Thesauri can be defined as “a controlled and structured vocabulary in which concepts are represented by terms, organized so that relationships between concepts are made explicit” (ISO 25964).
However, originally, thesauri (derived from the Greek “θησαυρός”, meaning ‘treasury’ or ‘treasure house’) were not structured vocabularies but words grouped together in relation to their context. The word was first used by Peter Mark Roget in 1852 in the first edition of his work ‘Thesaurus of English Words and Phrases’. Roget organized words not in alphabetical order, but according to their meaning into six classes. It was intended to be used as a reference tool by writers to help them find synonyms or more precise words and phrases for their work.
Officially, thesauri for information retrieval date back to the 1950s when researchers began to apply the word to the vocabulary lists in information systems.

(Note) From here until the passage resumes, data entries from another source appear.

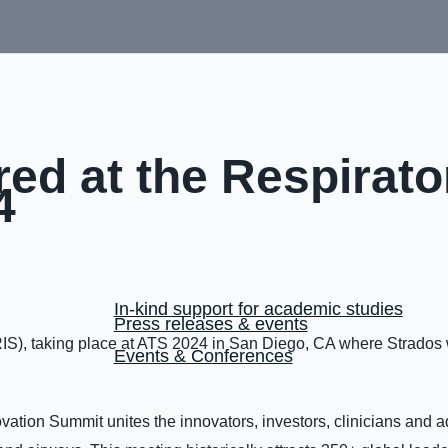
red at the Respirato
4
In-kind support for academic studies
Press releases & events
RIS), taking place at ATS 2024 in San Diego, CA where Strados 
Events & Conferences
vation Summit unites the innovators, investors, clinicians and 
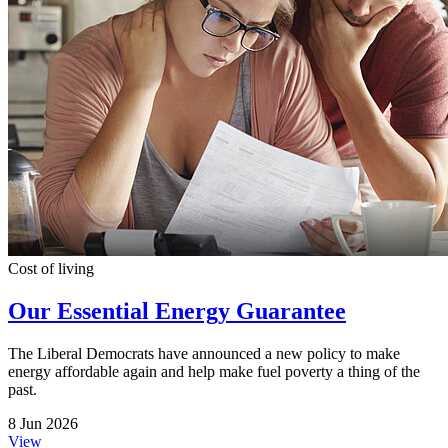
Cost of living
Our Essential Energy Guarantee
The Liberal Democrats have announced a new policy to make
energy affordable again and help make fuel poverty a thing of the
past.
8 Jun 2026
View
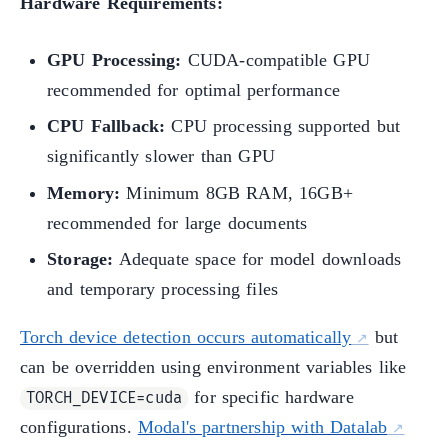
Hardware Requirements:
GPU Processing:
CUDA-compatible GPU
recommended for optimal performance
CPU Fallback:
CPU processing supported but
significantly slower than GPU
Memory:
Minimum 8GB RAM, 16GB+
recommended for large documents
Storage:
Adequate space for model downloads
and temporary processing files
Torch device detection occurs automatically
but
can be overridden using environment variables like
for specific hardware
TORCH_DEVICE=cuda
configurations.
Modal's partnership with Datalab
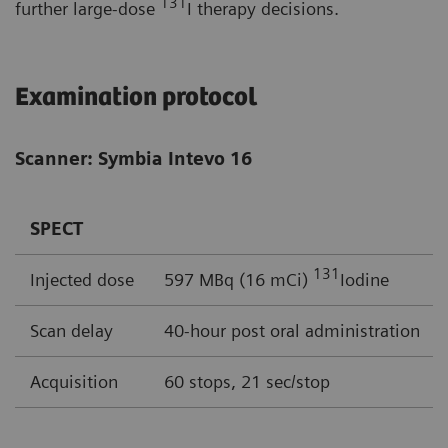
131
further large-dose
I therapy decisions.
Examination protocol
Scanner: Symbia Intevo 16
SPECT
131
Injected dose
597 MBq (16 mCi)
Iodine
Scan delay
40-hour post oral administration
Acquisition
60 stops, 21 sec/stop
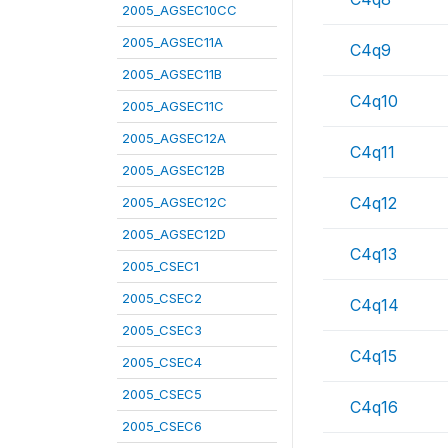
2005_AGSEC10CC
2005_AGSEC11A
C4q9
2005_AGSEC11B
C4q10
2005_AGSEC11C
2005_AGSEC12A
C4q11
2005_AGSEC12B
C4q12
2005_AGSEC12C
2005_AGSEC12D
C4q13
2005_CSEC1
2005_CSEC2
C4q14
2005_CSEC3
C4q15
2005_CSEC4
2005_CSEC5
C4q16
2005_CSEC6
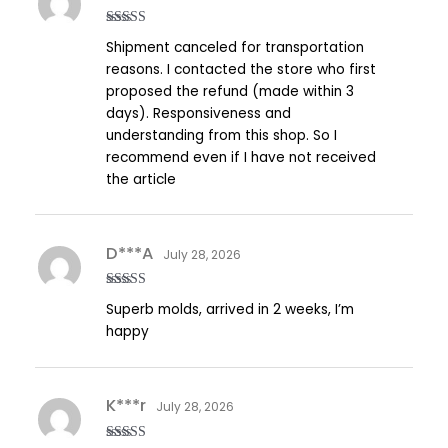
Rated
5
out
Shipment canceled for transportation
of 5
reasons. I contacted the store who first
proposed the refund (made within 3
days). Responsiveness and
understanding from this shop. So I
recommend even if I have not received
the article
D***A
July 28, 2026
Rated
5
out
Superb molds, arrived in 2 weeks, I’m
of 5
happy
K***r
July 28, 2026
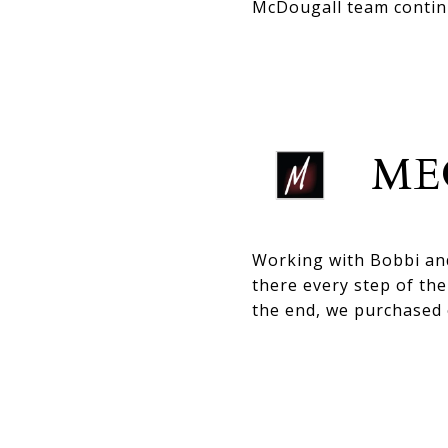
McDougall team continu
ME
Working with Bobbi an
there every step of th
the end, we purchased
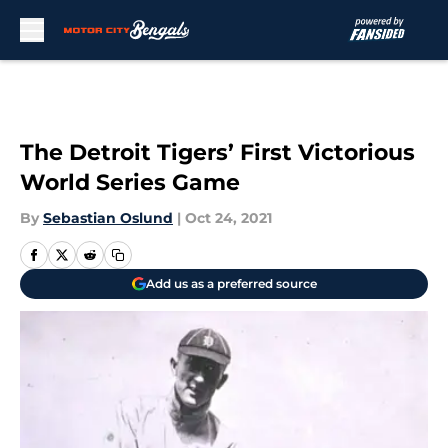
Skip to main content
The Detroit Tigers’ First Victorious
World Series Game
By
Sebastian Oslund
|
Oct 24, 2021
Add us as a preferred source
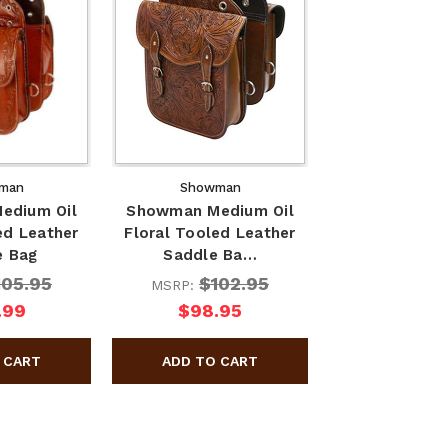
man
Showman
edium Oil
Showman Medium Oil
ed Leather
Floral Tooled Leather
e Bag
Saddle Ba…
105.95
$102.95
MSRP:
.99
$98.95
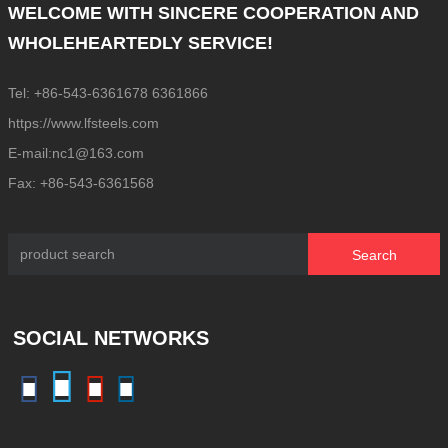
WELCOME WITH SINCERE COOPERATION AND
WHOLEHEARTEDLY SERVICE!
Tel: +86-543-6361678 6361866
https://www.lfsteels.com
E-mail:nc1@163.com
Fax: +86-543-6361568
Search
SOCIAL NETWORKS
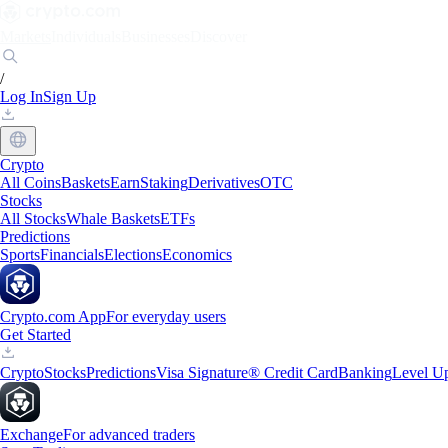
Markets
Individuals
Businesses
Discover
/
Log In
Sign Up
Crypto
All Coins
Baskets
Earn
Staking
Derivatives
OTC
Stocks
All Stocks
Whale Baskets
ETFs
Predictions
Sports
Financials
Elections
Economics
Crypto.com App
For everyday users
Get Started
Crypto
Stocks
Predictions
Visa Signature® Credit Card
Banking
Level U
Exchange
For advanced traders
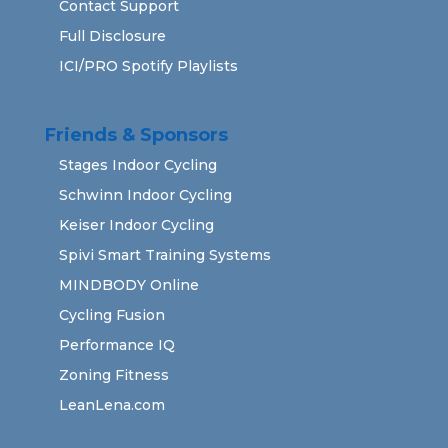
Contact Support
Full Disclosure
ICI/PRO Spotify Playlists
Friends & Sponsors
Stages Indoor Cycling
Schwinn Indoor Cycling
Keiser Indoor Cycling
Spivi Smart Training Systems
MINDBODY Online
Cycling Fusion
Performance IQ
Zoning Fitness
LeanLena.com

In fact, the word was first used in this context in 1957 by Peter Luhn of IBM. In 1959 the first fully operational thesaurus for information retrieval was created by the Dupont Company. However, many of the thesauri developed during this period were lacking mechanisms to distinguish between homonyms (words that have the same spelling but different meaning) and to deal with synonyms (different words with the same meaning) thus making retrieval difficult.
In the 1960s a number of influential thesauri and guidelines for building thesauri were published. One of them is the Thesaurus of Engineering and Scientific Terms (TEST) in 1967, which used the tags BT (Broader Term), NT (Narrower Term) and RT (Related Term) to indicate relations between concepts. It contained an alphabetical sequence of terms, a permuted index, a hierarchical index and a section presenting 22 subject categories.
In the early days most thesauri were compiled manually. Any changes to the relation between the terms had to be done manually. It was an extremely time consuming and prone to human errors process. It was not until the late 1970s that computers began to be used in order to compile thesauri.
In the 1970s and 1980s many commercial online databases used thesauri, either printed or online to enhance the quality of the search.
The use of thesauri in various scientific and technological subjects was boosted by the development, in 1974, of the first international standard for the construction of monolingual thesauri, the ISO 2788. In the last three decades several more construction standards for thesauri have been developed (see relevant paragraph).
The next stage of thesauri development took place with the emergence of the web and the evolution of web-based information retrieval systems and services, and content management systems. This meant that thesauri needed to be adapted to accommodate interoperability of different databases that used a variety of vocabularies, web-dased services and different thesaurus displays namely:
Detailed records for each of the terms showing the preferred term, any non preferred terms, the scope note that clarifies the meaning and usage of the term, the hierarchical, equivalence and associative relations, and possibly, any translations of the term.
Alphabetical displays where all the terms that are included in the thesaurus are arranged in alphabetical order.
Hierarchical displays that show the position on the terms in the hierarchy(s) they belong.
Graphical displays that show terms and their relationships using arrows, tree-like structures and other visualization techniques.